_What to produce:_ The required output is the exact sequence of lines from the line holding "X = 4'b1111; Y = 4'b1111; Cin = 1;" to the end of the records, inclusive.

(Plain-text engineering files)
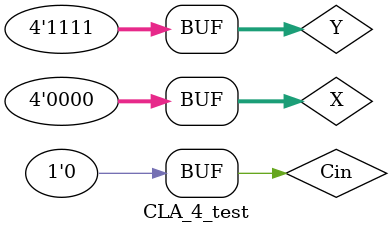
<source format=v>
`timescale 1ns / 1ps


module CLA_4_test;

	// Inputs
	reg [3:0] X;
	reg [3:0] Y;
	reg Cin;

	// Outputs
	wire [3:0] S;
	wire Cout;

	// Instantiate the Unit Under Test (UUT)
	CLA_4 uut (
		.X(X), 
		.Y(Y), 
		.Cin(Cin), 
		.S(S), 
		.Cout(Cout)
	);

	initial begin
		// Initialize Inputs
		X = 0;
		Y = 0;
		Cin = 0;

		// Wait 100 ns for global reset to finish
		#100;
        
		// Add stimulus here
		X = 4'b0000; Y = 4'b0000; Cin = 0;
        #10;
        
        // Test Case 1
        X = 4'b0001; Y = 4'b0001; Cin = 0;
        #10;
        
        // Test Case 2
        X = 4'b0010; Y = 4'b0011; Cin = 0;
        #10;
        
        // Test Case 3
        X = 4'b0101; Y = 4'b0011; Cin = 1;
        #10;
        
        // Test Case 4
        X = 4'b1111; Y = 4'b1111; Cin = 1;
        #10;

        // Test Case 5
        X = 4'b1010; Y = 4'b0101; Cin = 0;
        #10;

        // Test Case 6
        X = 4'b0011; Y = 4'b1100; Cin = 1;
        #10;

        // Test Case 7
        X = 4'b0000; Y = 4'b1111; Cin = 0;
        #10;

	end
      
endmodule


</source>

_Output for this task:_
        X = 4'b1111; Y = 4'b1111; Cin = 1;
        #10;

        // Test Case 5
        X = 4'b1010; Y = 4'b0101; Cin = 0;
        #10;

        // Test Case 6
        X = 4'b0011; Y = 4'b1100; Cin = 1;
        #10;

        // Test Case 7
        X = 4'b0000; Y = 4'b1111; Cin = 0;
        #10;

	end
      
endmodule


</source>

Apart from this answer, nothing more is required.